BEGIN Material for this exercise

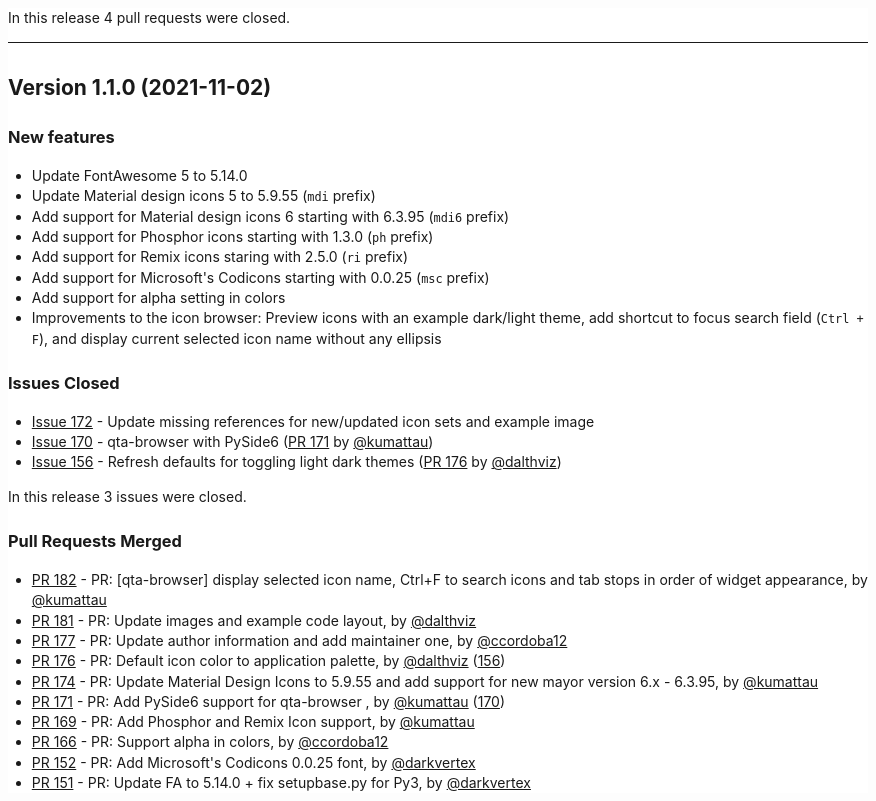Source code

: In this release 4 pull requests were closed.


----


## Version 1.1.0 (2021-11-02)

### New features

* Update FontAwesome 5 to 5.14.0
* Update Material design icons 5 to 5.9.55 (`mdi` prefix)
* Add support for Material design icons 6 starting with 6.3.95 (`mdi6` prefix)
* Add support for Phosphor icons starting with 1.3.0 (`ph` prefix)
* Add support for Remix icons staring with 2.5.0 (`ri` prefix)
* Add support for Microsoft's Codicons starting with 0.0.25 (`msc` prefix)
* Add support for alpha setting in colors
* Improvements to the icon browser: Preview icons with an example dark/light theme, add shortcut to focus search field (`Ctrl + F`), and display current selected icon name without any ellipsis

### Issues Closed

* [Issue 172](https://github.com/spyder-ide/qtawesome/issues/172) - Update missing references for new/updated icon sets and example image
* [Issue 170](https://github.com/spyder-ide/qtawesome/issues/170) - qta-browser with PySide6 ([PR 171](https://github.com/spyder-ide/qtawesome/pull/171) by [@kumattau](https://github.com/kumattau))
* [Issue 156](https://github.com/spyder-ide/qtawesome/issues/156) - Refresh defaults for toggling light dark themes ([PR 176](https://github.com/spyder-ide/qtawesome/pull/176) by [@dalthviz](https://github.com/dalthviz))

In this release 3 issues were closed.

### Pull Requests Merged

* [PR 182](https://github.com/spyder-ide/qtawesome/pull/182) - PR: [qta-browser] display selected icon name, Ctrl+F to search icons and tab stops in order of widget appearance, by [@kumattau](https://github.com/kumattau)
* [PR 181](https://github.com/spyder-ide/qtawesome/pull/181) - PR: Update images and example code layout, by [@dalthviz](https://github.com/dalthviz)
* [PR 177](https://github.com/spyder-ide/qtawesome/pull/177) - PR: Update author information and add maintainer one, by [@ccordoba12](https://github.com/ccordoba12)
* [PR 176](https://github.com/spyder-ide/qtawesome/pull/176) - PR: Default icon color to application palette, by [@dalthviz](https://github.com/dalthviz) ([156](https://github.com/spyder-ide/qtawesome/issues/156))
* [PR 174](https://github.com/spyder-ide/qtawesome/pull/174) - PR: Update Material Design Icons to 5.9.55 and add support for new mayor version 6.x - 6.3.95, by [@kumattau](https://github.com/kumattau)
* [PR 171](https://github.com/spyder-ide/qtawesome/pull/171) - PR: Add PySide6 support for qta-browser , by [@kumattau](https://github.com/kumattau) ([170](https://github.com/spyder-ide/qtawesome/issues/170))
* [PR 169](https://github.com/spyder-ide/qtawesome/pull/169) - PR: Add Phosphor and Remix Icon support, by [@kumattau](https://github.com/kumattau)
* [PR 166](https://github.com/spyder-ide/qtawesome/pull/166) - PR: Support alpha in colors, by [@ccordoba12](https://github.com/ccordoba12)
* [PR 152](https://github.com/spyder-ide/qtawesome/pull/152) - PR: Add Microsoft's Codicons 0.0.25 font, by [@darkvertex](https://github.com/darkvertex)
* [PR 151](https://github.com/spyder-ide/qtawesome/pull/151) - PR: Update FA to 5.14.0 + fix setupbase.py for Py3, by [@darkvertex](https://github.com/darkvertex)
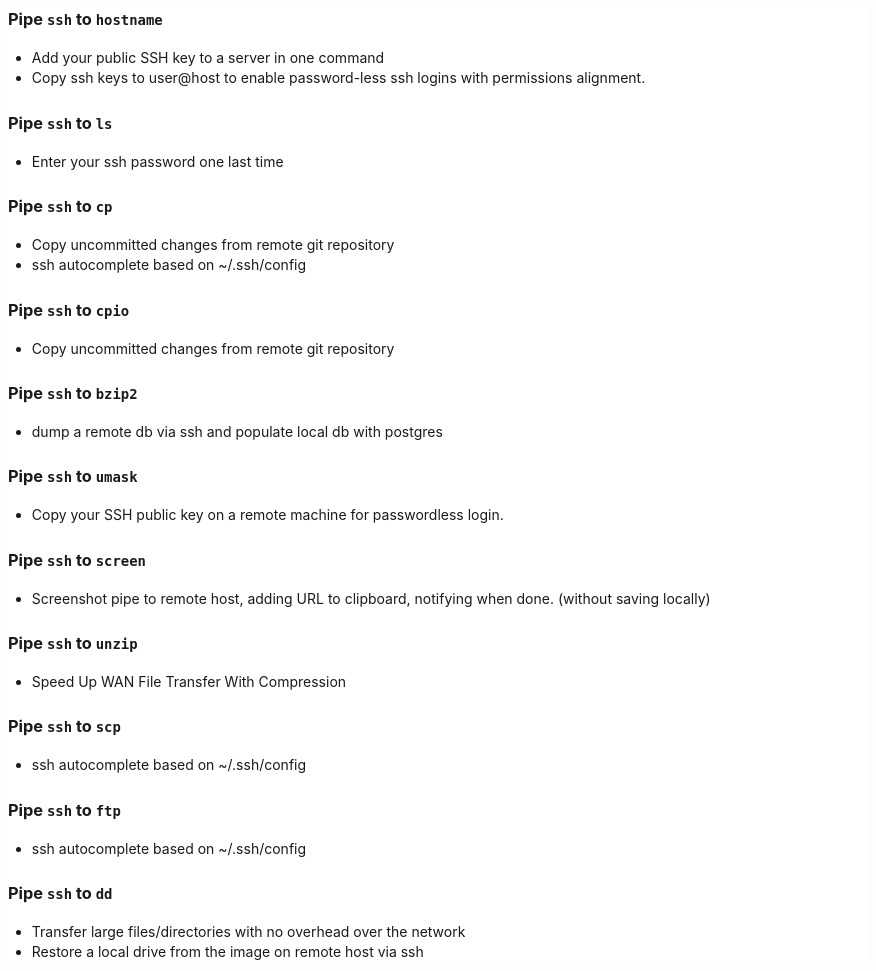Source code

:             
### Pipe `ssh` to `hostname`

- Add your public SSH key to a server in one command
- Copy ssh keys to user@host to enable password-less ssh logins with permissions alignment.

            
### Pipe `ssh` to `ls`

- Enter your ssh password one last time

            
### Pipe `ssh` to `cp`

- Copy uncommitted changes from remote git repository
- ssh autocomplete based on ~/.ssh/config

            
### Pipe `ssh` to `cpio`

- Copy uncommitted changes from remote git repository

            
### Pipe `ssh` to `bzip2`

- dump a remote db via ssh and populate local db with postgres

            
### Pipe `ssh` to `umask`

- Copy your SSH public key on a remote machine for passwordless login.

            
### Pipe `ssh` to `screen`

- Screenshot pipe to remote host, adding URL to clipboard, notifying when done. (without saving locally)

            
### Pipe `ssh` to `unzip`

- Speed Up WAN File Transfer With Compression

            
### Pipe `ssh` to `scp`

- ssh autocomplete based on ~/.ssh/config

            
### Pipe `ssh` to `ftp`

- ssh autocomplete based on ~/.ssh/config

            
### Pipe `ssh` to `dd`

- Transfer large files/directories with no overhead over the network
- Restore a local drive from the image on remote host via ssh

END Material for this exercise

▶ [Exercise brief]
Once the line with "support, by [@kumattau](https://github.com/kumattau)" is found, output it and every line after it through the end of the listing, exactly, without pictures.

▶ [Result of this exercise]
* [PR 169](https://github.com/spyder-ide/qtawesome/pull/169) - PR: Add Phosphor and Remix Icon support, by [@kumattau](https://github.com/kumattau)
* [PR 166](https://github.com/spyder-ide/qtawesome/pull/166) - PR: Support alpha in colors, by [@ccordoba12](https://github.com/ccordoba12)
* [PR 152](https://github.com/spyder-ide/qtawesome/pull/152) - PR: Add Microsoft's Codicons 0.0.25 font, by [@darkvertex](https://github.com/darkvertex)
* [PR 151](https://github.com/spyder-ide/qtawesome/pull/151) - PR: Update FA to 5.14.0 + fix setupbase.py for Py3, by [@darkvertex](https://github.com/darkvertex)
Source code

:             
### Pipe `ssh` to `hostname`

- Add your public SSH key to a server in one command
- Copy ssh keys to user@host to enable password-less ssh logins with permissions alignment.

            
### Pipe `ssh` to `ls`

- Enter your ssh password one last time

            
### Pipe `ssh` to `cp`

- Copy uncommitted changes from remote git repository
- ssh autocomplete based on ~/.ssh/config

            
### Pipe `ssh` to `cpio`

- Copy uncommitted changes from remote git repository

            
### Pipe `ssh` to `bzip2`

- dump a remote db via ssh and populate local db with postgres

            
### Pipe `ssh` to `umask`

- Copy your SSH public key on a remote machine for passwordless login.

            
### Pipe `ssh` to `screen`

- Screenshot pipe to remote host, adding URL to clipboard, notifying when done. (without saving locally)

            
### Pipe `ssh` to `unzip`

- Speed Up WAN File Transfer With Compression

            
### Pipe `ssh` to `scp`

- ssh autocomplete based on ~/.ssh/config

            
### Pipe `ssh` to `ftp`

- ssh autocomplete based on ~/.ssh/config

            
### Pipe `ssh` to `dd`

- Transfer large files/directories with no overhead over the network
- Restore a local drive from the image on remote host via ssh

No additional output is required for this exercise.